State Route 7 Business (SR 7 Bus.) is a 7.0 mi business route of SR 7 that exists entirely within the west-central part of Lowndes County. Nearly the entire route travels within the city limits of Valdosta. It travels concurrent with US 41 Bus. for its entire length.

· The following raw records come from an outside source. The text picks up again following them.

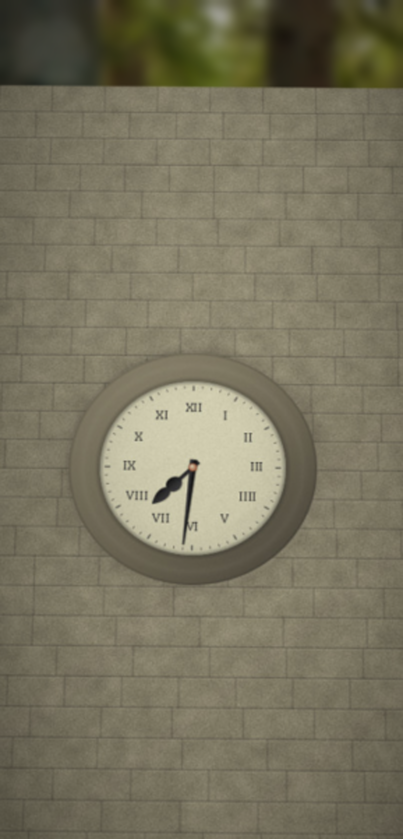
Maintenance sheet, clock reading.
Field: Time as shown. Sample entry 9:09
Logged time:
7:31
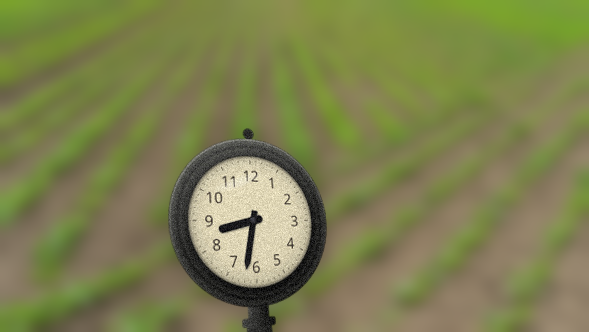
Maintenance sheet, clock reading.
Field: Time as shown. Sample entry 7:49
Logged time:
8:32
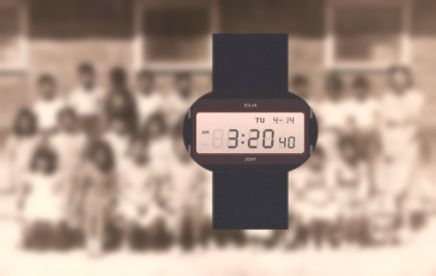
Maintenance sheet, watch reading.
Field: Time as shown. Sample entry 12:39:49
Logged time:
3:20:40
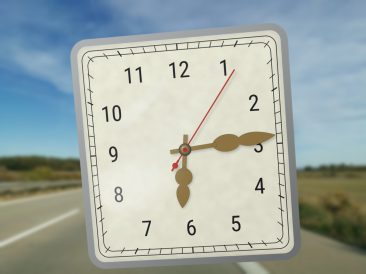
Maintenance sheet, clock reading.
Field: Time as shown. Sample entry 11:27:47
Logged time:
6:14:06
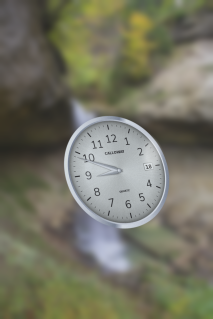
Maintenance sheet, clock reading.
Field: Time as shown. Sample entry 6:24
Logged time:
8:49
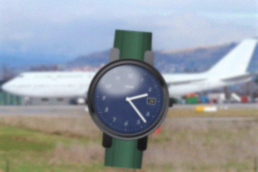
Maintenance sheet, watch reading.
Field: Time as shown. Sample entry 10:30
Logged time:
2:23
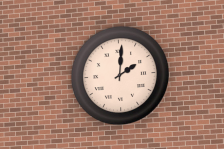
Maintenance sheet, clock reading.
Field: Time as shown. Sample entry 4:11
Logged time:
2:01
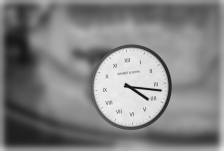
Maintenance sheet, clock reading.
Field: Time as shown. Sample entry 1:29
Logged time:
4:17
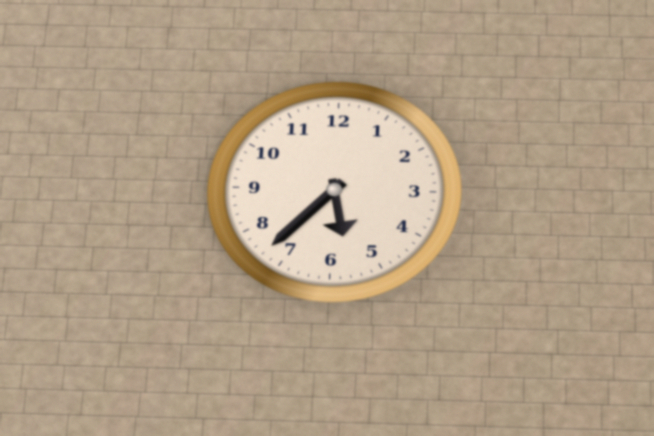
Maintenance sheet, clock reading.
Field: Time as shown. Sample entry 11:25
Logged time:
5:37
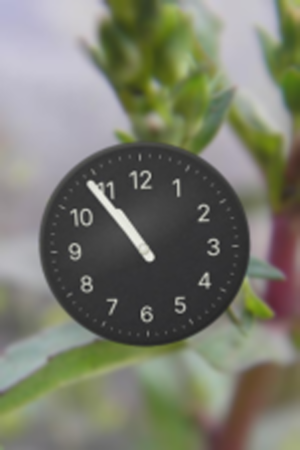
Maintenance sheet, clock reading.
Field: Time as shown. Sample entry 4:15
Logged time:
10:54
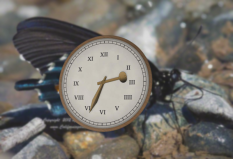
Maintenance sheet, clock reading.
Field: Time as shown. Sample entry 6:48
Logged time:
2:34
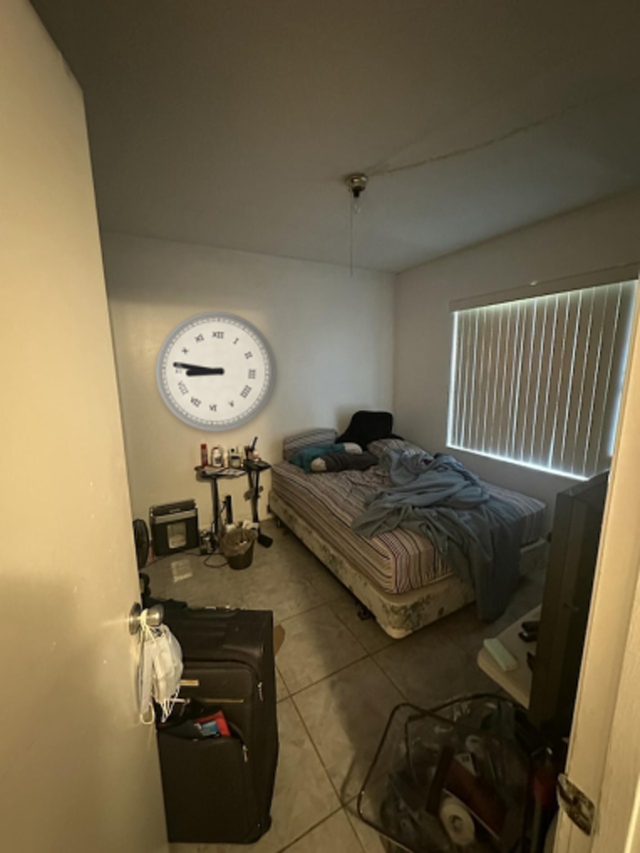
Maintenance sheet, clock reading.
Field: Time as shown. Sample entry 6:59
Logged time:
8:46
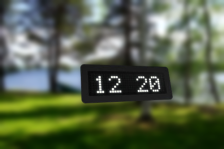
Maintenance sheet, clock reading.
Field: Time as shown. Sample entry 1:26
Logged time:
12:20
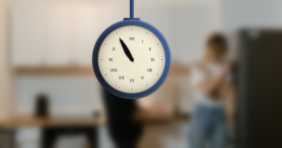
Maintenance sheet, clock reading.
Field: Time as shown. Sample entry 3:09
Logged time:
10:55
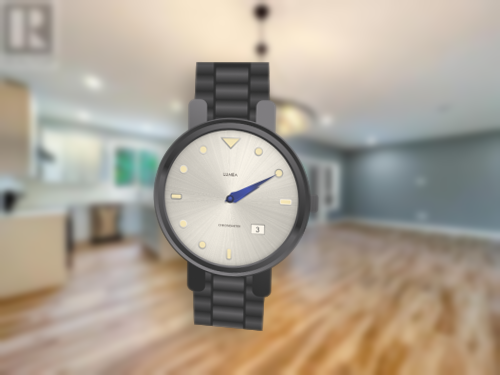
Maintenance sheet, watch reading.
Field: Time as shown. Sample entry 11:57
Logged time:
2:10
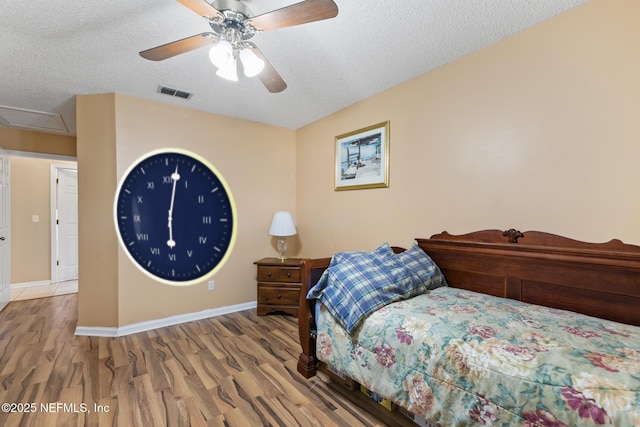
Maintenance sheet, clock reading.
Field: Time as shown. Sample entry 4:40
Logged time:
6:02
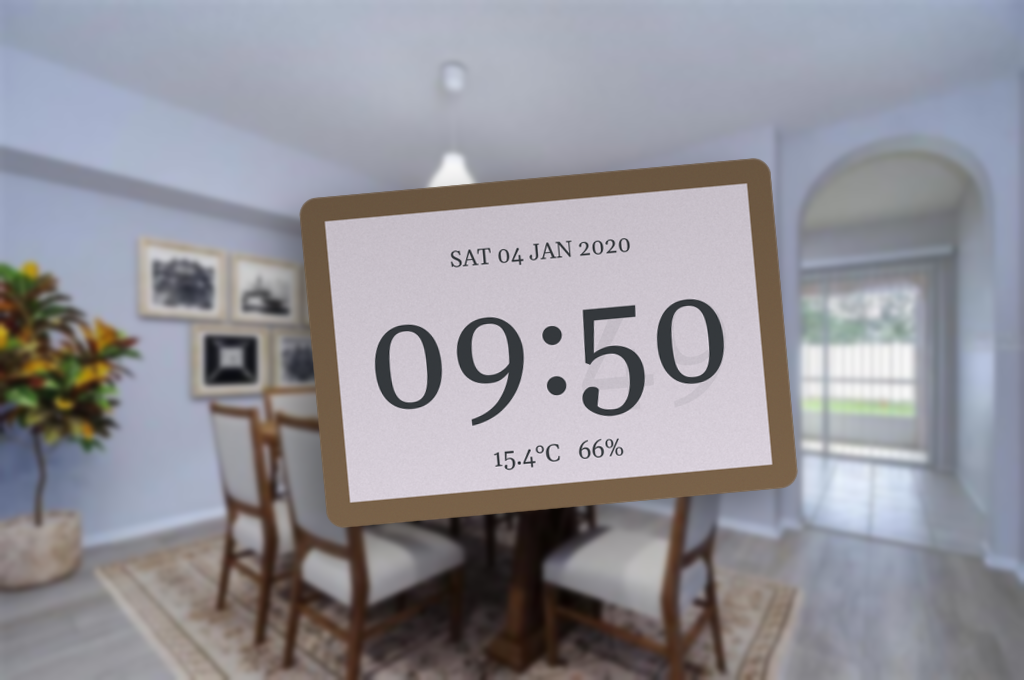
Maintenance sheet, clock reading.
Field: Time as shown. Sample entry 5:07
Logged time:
9:50
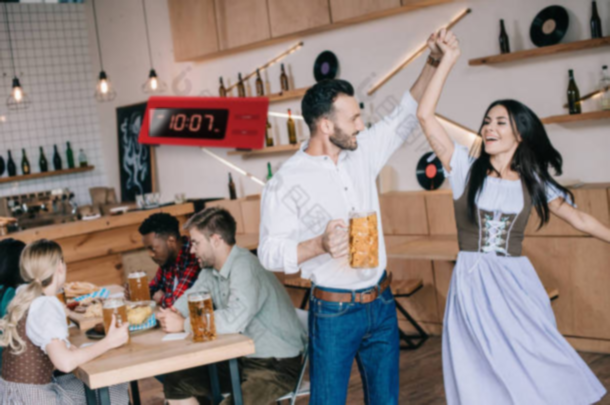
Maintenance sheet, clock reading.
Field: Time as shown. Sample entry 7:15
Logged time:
10:07
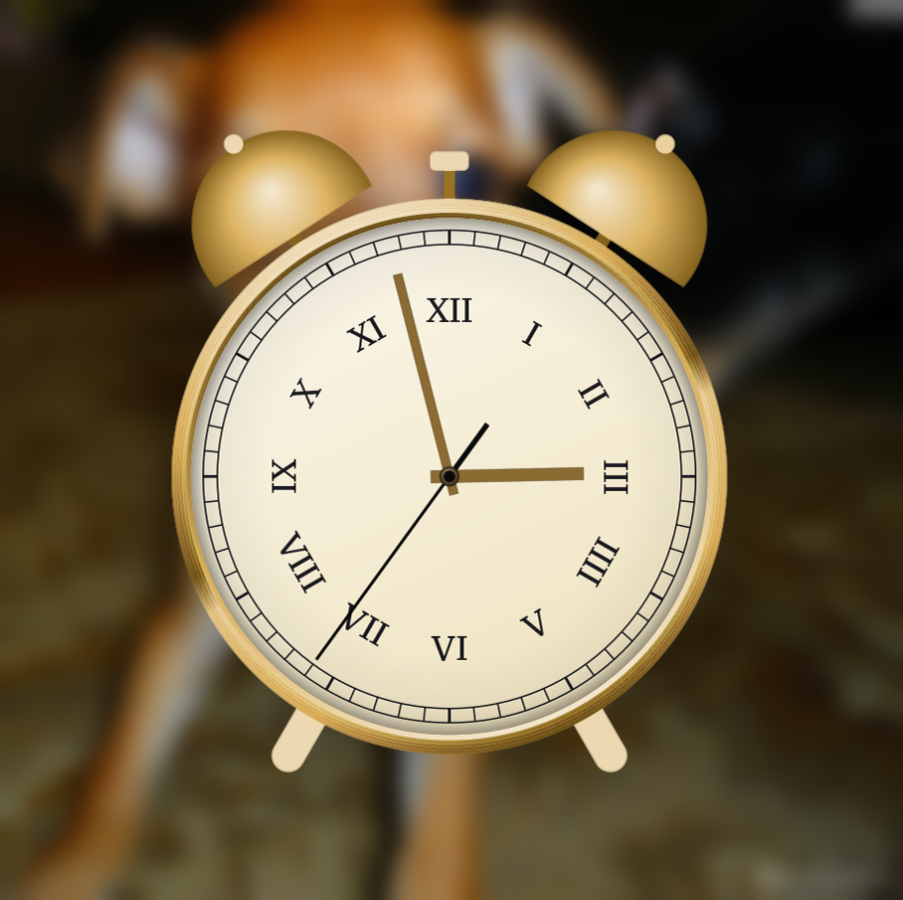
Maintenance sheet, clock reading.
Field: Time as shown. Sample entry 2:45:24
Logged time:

US 41 Bus./SR 7 Bus. begins just southeast of Valdosta's city limits, at an intersection with US 41/SR 7/SR 31 (Inner Perimeter Road). The business routes travel to the northwest on South Patterson Street and pass just to the southwest of Payton Park. A short distance later, they intersect the western terminus of SR 94 (Griffin Avenue). Just north of Olympic Park, the southbound and northbound lanes split onto one-way pairs. The southbound lanes continue on Patterson Street, and the northbound lanes travel on Ashley Street. They intersect US 84/US 221/SR 38, which also travel on one-way pairs. The southbound lanes intersect the southern terminus of SR 7 Alt. (North Patterson Street). At West Magnolia Street, the two directions travel together again. US 41 Bus./SR 7 Bus. travel nearly due north, just to the east of Valdosta State University, between Drexel Park and Vallotton Park. Just past East Park Avenue, they curve to the north-northwest and intersect the southern terminus of SR 125 (Bemiss Road). Slightly more than 400 ft later, the two highways pass by South Georgia Medical Center and then Billy Grant Baseball Field. Next to the Five Points Shopping Center, they intersect the northern terminus of SR 7 Alt. (North Patterson Street). Then, they curve to the west-northwest and meet their northern terminus, another intersection with the US 41/SR 7 mainline.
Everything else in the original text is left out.